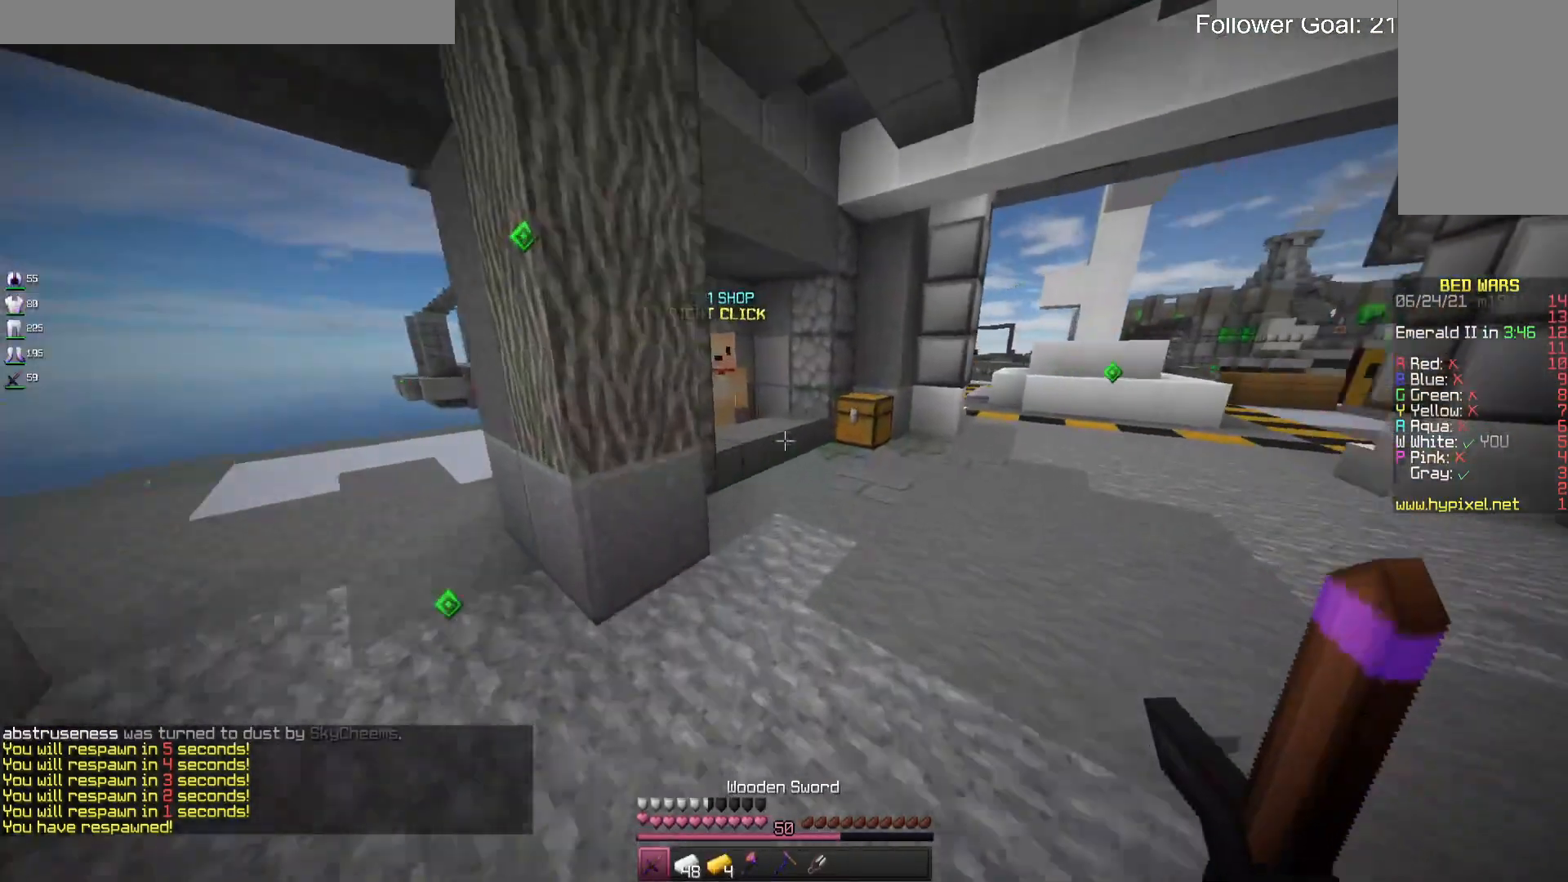
{"keys": ["w"], "mouse": [], "events": [[167, "space", "up"], [233, "d", "down"], [400, "d", "up"]]}
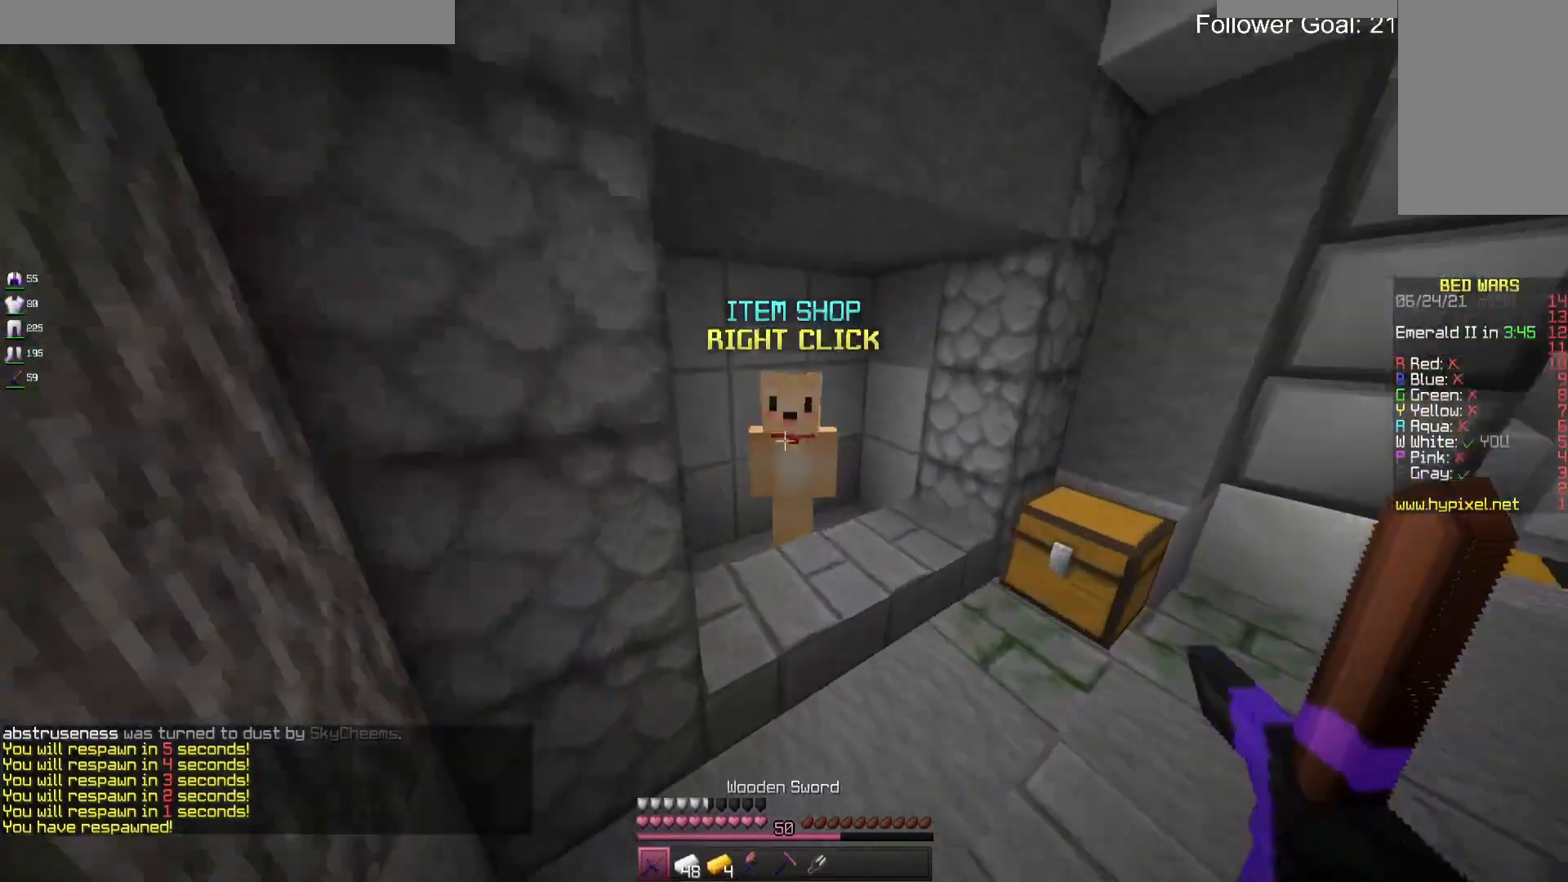
{"keys": [], "mouse": [], "events": [[100, "mouse_right", "down"], [167, "w", "up"], [267, "mouse_right", "up"]]}
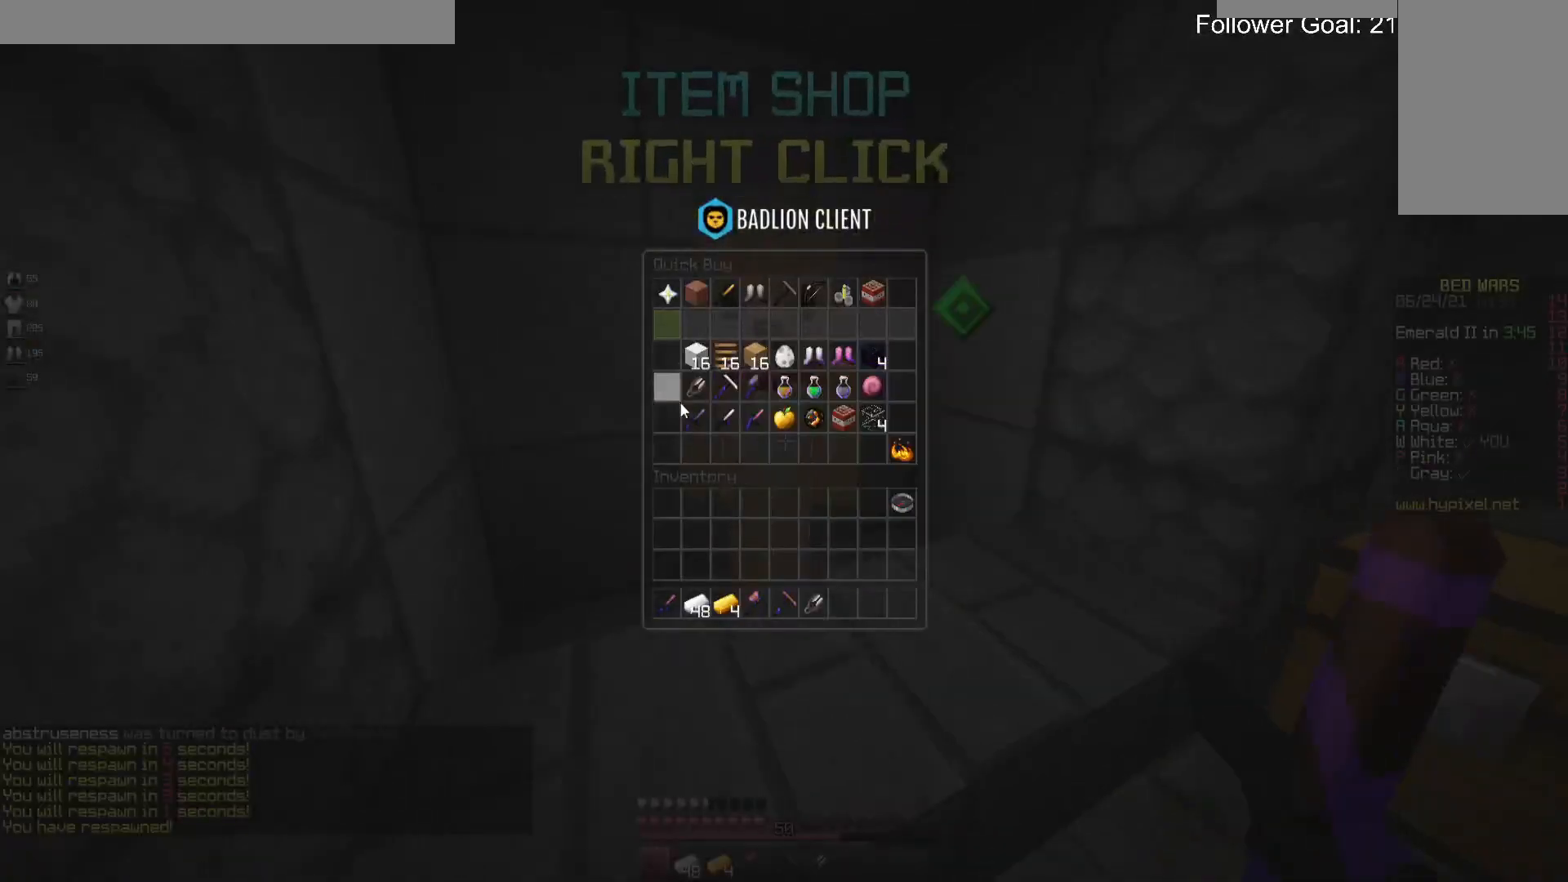
{"keys": [], "mouse": [], "events": []}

****

### WHAT IS EXPECTED
Write the data above out again exactly, minus its pictures.

### ANSWER SECTION
{"keys": ["w"], "mouse": [], "events": [[167, "space", "up"], [233, "d", "down"], [400, "d", "up"]]}
{"keys": [], "mouse": [], "events": [[100, "mouse_right", "down"], [167, "w", "up"], [267, "mouse_right", "up"]]}
{"keys": [], "mouse": [], "events": []}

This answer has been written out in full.